I'm a little confused why a purported reputable letting agents would ring us, inform us of the problem, ask what our instructions are and then do the complete opposite?

It may have cost more (attending twice) but that's up to me isn't it? As I say, the amount is irrelevant. Had my dad not had "man flu" grin he would have whizzed round and cleared the hopper, job done. No inconvenience to the tenant, repair done.

Whatsamsawtoday Sun 27-Jan-13 00:45:13

Shakey1500 I'm a little confused why you were so insistent on them NOT doing the work to repair the leak and only obtain a quote. To be honest this has probably saved you money - if a tradesman had to attend twice the price of the job may have cost more, the consequent damage done to the property by the leak could have cost you more to repair, your tenants would have also have been unimpressed that the leak was not fixed in the first visit and required them to be in attendance for another visit for this to be repaired.

All in all, the best course of action when a tenant reports a fault is to get it fixed asap - this causes less damage to the property in the long run and also shows the tenant that you act on issues in a timely and professional manner.

I used to own a letting agency. I sold it last year. We always insisted that landlords allowed us the grace of £100 to ensure we could get small jobs fixed without needing landlords permission. That meant that in 99% of cases we could then get on with the job of managing the property effectively and efficiently.

Personally £55 is the minimum call out charge you would be expected to pay, if you want to do repairs yourself, you need to inform the agents of your explicit instructions.

Sunnyshores Sat 26-Jan-13 15:23:47

Shakey1500, I see your point and empathise, Letting Agents can be complete pains in the butt. But, if they've listened to you and dont do it again, and this is the only gripe you have with them - then in my experience, you're lucky!

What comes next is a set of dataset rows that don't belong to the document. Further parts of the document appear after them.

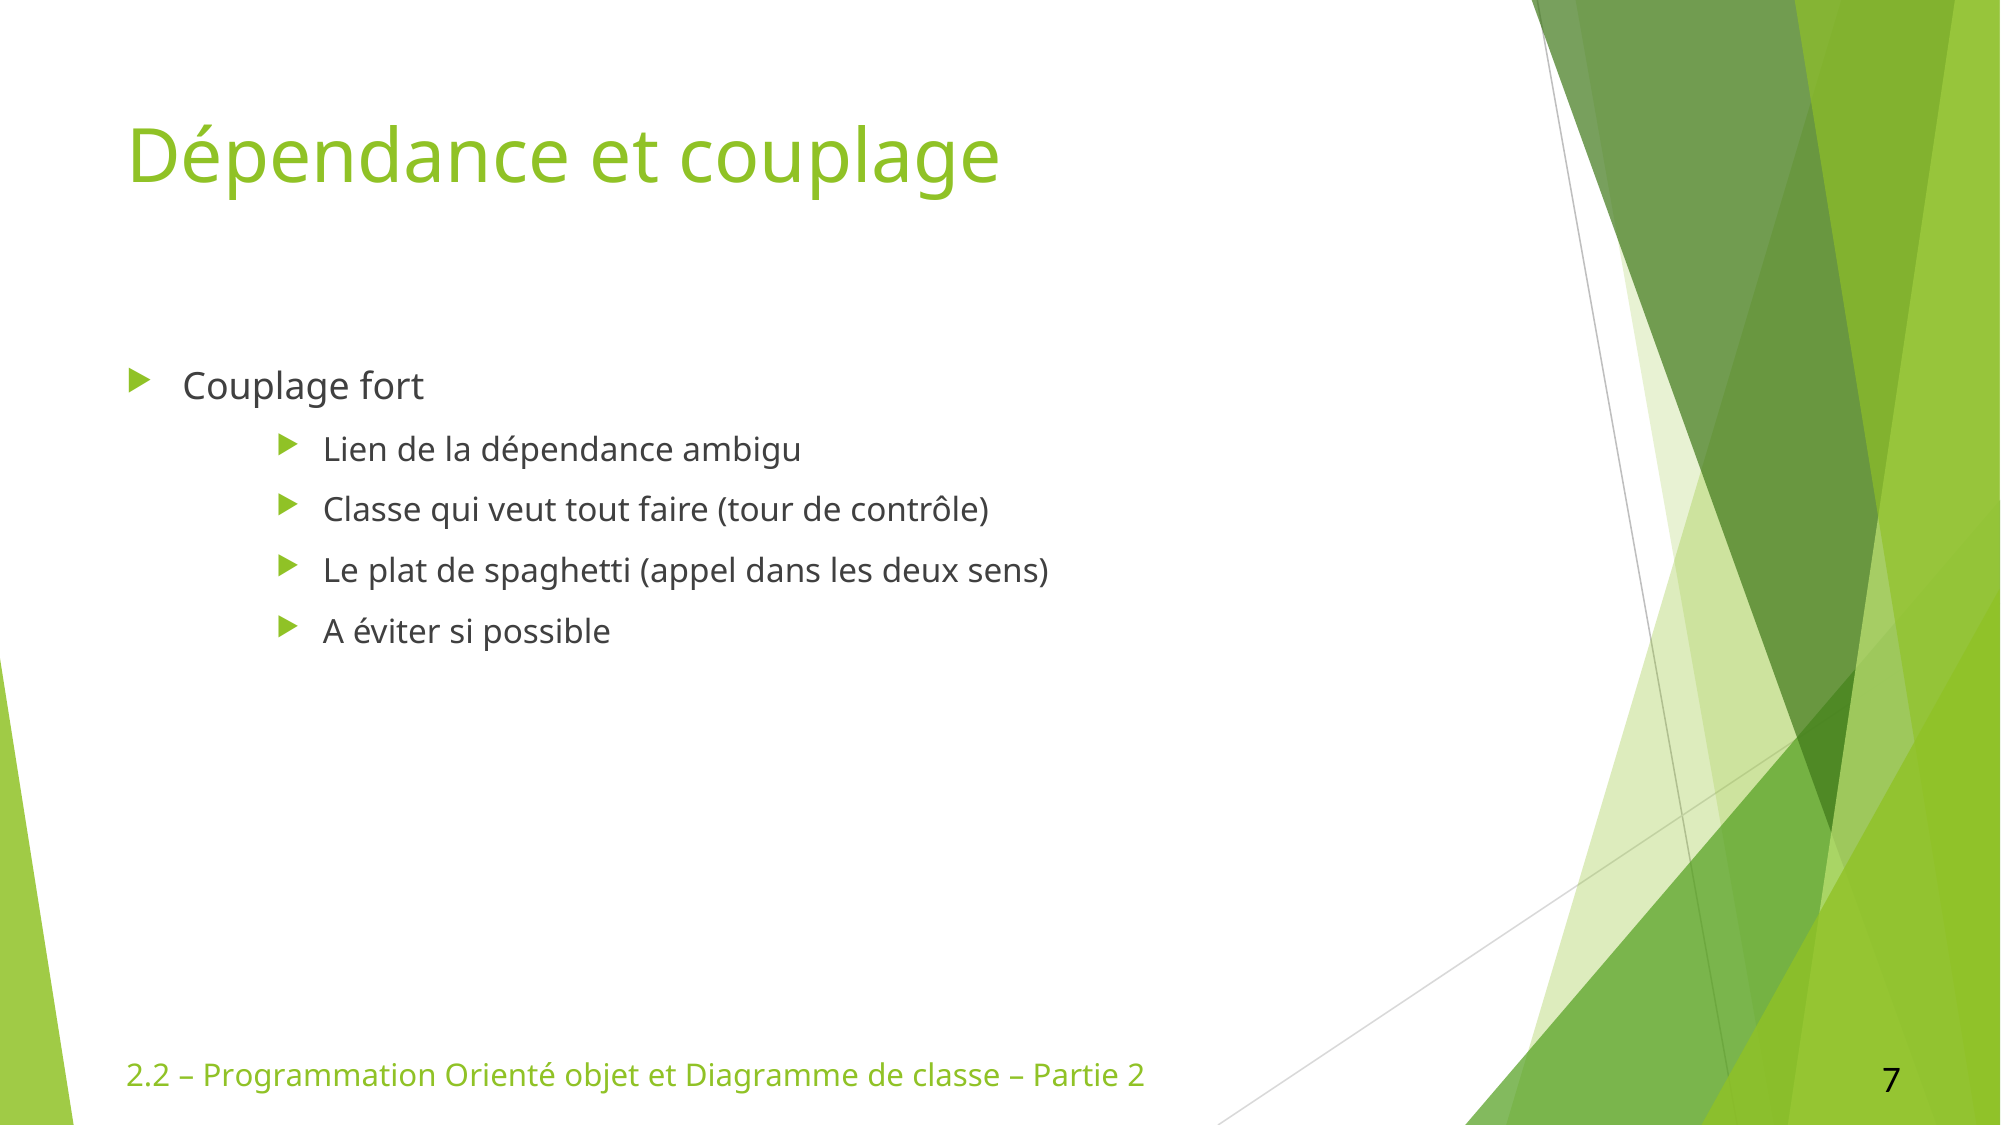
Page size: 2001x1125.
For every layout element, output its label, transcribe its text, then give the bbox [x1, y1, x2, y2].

list Couplage fort Lien de la dépendance ambigu Classe qui veut tout faire (tour de contrôle) Le plat de spaghetti (appel dans les deux sens) A éviter si possible [111, 354, 1522, 992]
text_box 2.2 – Programmation Orienté objet et Diagramme de classe – Partie 2 [111, 1047, 1210, 1109]
title Dépendance et couplage [111, 99, 1522, 317]
text_box [1866, 1047, 1979, 1108]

Shakey1500 Sat 26-Jan-13 15:01:12

Our contract states that no repairs are to be carried out without our permission. I repeated this when they rang to ask if they could send someone around. I know it's a relatively small amount. I say that, it was some frozen soil blocking a hopper which I could have removed myself hmm had I had the time.

I asked them what instruction they had given to the repair person and they said that they had also instructed them to see what the problem was (so they say). It was put across as though I am being petty. They made comments like "Well, it's only £55" etc. To me, it's the principle. Could have been £1000, the amount matters not.

I'm fairly sure the amount is reasonable but am really annoyed that it's happened. Sigh, we'll end up paying it I know, but it gets my goat grin

Thanks for the replies.

CajaDeLaMemoria Sat 26-Jan-13 09:43:13

I'm moving so my contacts are out - in mine it states that as the property is managed by xxx, repairs will be arranged by them usually within a 48 hour period. Repairs amounting to over £800 may be required to be confirmed with the landlord before commencing, unless the landlord cannot be reached within a 24 hour period, when xcx letting agent will authorise the repair.

LIZS Sat 26-Jan-13 09:38:35

Most contracts will state an amount below which they can authorise repairs without further redress to you. Check your contract and if you don't want this to happen in future have something added to say so. Frankly that is probably as low you could expect as you may have been charged for the call out anyway and it was obviously straightforward to fix and at minimal inconvenience to tenants.

frantic53 Sat 26-Jan-13 09:29:34

I have the opposite problem. We have a leaking roof and have tried both the letting agent and the landlord direct with regards to getting them to send someone/allowing us to get someone to repair and the silence from both is deafening! We can't use one bedroom at all atm and this has been the case since before Christmas. sad angry

CajaDeLaMemoria Sat 26-Jan-13 09:25:49

This will come down to your contract.

In all managed properties I have lived in, including this one, the estate agent sorts repairs. It's done ASAP - it's the benefit ofa managed let.

DP they usually repair things for you?

Shakey1500 Sat 26-Jan-13 09:15:40

We use a letting agent to manage a property we rent out. Had a leak last week and they rang to ask if they could send someone round to look at it. I agreed but stressed that they were to find out what the problem was and get a repair quote but that NO work was to be carried out.

They sent someone round who repaired it and has charged £55. I am fuming. The amount is irrelevant. Where do I stand legally or otherwise if I refuse to pay?